Comment Re:This Social Justice fad ought to be over soon. (Score 1) 398

It's got nothing to do with numbers? Then what is driving this movement? Do you just feel women are underrepresented in the IT workforce? How the hell do we fix that?

If you can't make a quantifiable argument for the basis of your opinion, it is irrelevant to the discussion at hand and, frankly, deters people from having a real discussion.

Comment Re:Crash Mitigation (Score 1) 549

Why should the car leave the relatively safe road and go off-road to prevent a collision that isn't its own fault, anyways

To reduce injury of the person in the autonomous car. A very simple solution here is to release the break and idle forward at sub-second intervals before a rear end crash. The crash will push the car forward anyways and this minor change in speed would reduce the whiplash caused to the people in the previously stationary car. We can start with low hanging fruit like this and move into better avoidance as the technology improves, like moving into a red light to avoid a crash in instances where there is no oncoming traffic.

I'd like to think that at some point these things would be able to prevent fatal crashes that would've been the other drivers fault.

Comment Re:And still the Republicans fight... (Score 3, Informative) 55

Having been to the facilities that track space junk, I can say you have no idea what you are talking about. They contain some of the worlds most advanced equipment.

And not that I really care much about partisan politics, but the facilities are military with year over year increasing budgets. Military spending is typically associated with the republican party.

Comment Re:Feels weird agreeing with scientologists (Score 0) 265

Insightful? You are a moron and this argument has no place in the discussion at hand. That's like arguing walking while intoxicated should be a DWI just like when behind the wheel of a ca,r because in both cases you are moving.

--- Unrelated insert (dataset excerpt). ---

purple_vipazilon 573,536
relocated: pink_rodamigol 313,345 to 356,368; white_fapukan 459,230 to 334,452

Just because someone is in a hospital or someone has Ebola, doesn't make them mentally ill, thus this law wouldn't apply anyway. Additionally, there are already laws in place regarding quarantine procedures in the case someone walks into a hospital with Ebola symptoms.

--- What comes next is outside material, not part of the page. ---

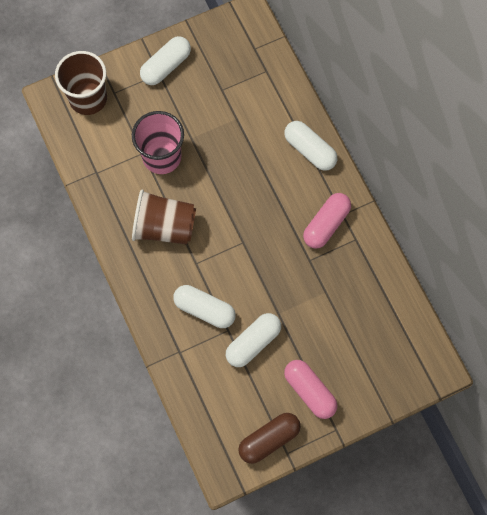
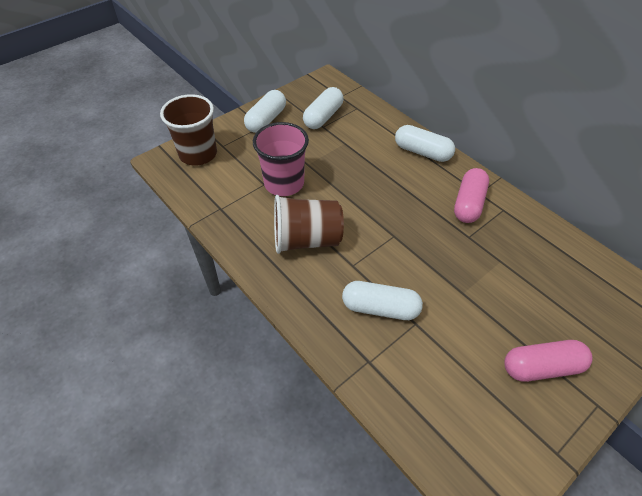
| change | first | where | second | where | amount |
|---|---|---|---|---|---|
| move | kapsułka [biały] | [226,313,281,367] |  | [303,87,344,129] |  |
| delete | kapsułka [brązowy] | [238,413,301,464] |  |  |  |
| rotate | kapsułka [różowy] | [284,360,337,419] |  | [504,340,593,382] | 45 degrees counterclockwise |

Comment Re:One Year (Score 2) 56

Judging from the article, it will take longer than that:

During a press preview Wednesday, the cloakroom robot seemed to develop a sore elbow, so to speak, two of the Nao robots took a tumble from their pedestals and it was hard to ignore the rubbery jerkiness of the android and dinosaur, developed by Kokoro, a group company of Hello Kitty licensing company Sanrio.

But it’s all part of the awkward theater of spending the night in what feels like a set for a sci-fi B movie, with human support staff in the background.

And with both highly specialized robots and a full support staff, I'd bet this route is more costly than having minimum wage workers.

Still, it wont be that far in the future before we are visiting hotels with humans as the staff as an "awkward theater" of how it was before robots replaced people in the service industry.

Comment Re:Tax dollars at work. (Score 1) 674

Foremost, Slashdot has a primary liberal readership (+50%), judging by its more politically polarizing polls.

Secondly, lets use a little common sense. Governments and companies are both run by people, which are fallible. The woman crying thief is at fault and the cops enforcing this silly claim are also at fault. I'll call you a lib because of the idiocy of your statements.

Comment Re:Color Blindness is a "Micro-Aggression" (Score 1) 211

I honestly doubt it. Either you add nothing of interest to a conversation, no opinions of your own, and only state bland facts; you say the right things to the right people all the time, and are as such a very manipulative person; or you are one of those who doesn't realize when they offend someone. Even if this wasn't the hyper-politically correct world we live in, it is impossible to please 100% of the people 100% of the time.